Horticulture Research 5,
Article number: 14 (2018)
doi: https://doi.org/10.1038/s41438-018-0024-3
Views: 1091

Received: 05 Oct 2017
Revised: 23 Jan 2018
Accepted: 25 Jan 2018
Published online: 20 Mar 2018

Abstract

Sugar content is an important component of fruit quality. Although sugar transporters are known to be crucial for sugar accumulation, the role of genes encoding SWEET sugar transporters in fruit sugar accumulation remains elusive. Here we report the effect of the SWEET genes on fruit sugar accumulation in apple. A total of 25 MdSWEET genes were identified in the apple genome, and 9 were highly expressed throughout fruit development. Molecular markers of these 9 MdSWEET genes were developed and used for genotyping of 188 apple cultivars.
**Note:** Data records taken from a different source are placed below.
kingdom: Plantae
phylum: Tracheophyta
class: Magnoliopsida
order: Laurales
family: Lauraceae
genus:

The association of polymorphic MdSWEET genes with soluble sugar content in mature fruit was analyzed. Three genes, MdSWEET2e, MdSWEET9b, and MdSWEET15a, were significantly associated with fruit sugar content, with MdSWEET15a and MdSWEET9b accounting for a relatively large proportion of phenotypic variation in sugar content. Moreover, both MdSWEET9b and MdSWEET15a are located on chromosomal regions harboring QTLs for sugar content. Hence, MdSWEET9b and MdSWEET15a are likely candidates regulating fruit sugar accumulation in apple. Our study not only presents an efficient way of implementing gene functional study but also provides molecular tools for genetic improvement of fruit quality in apple-breeding programs.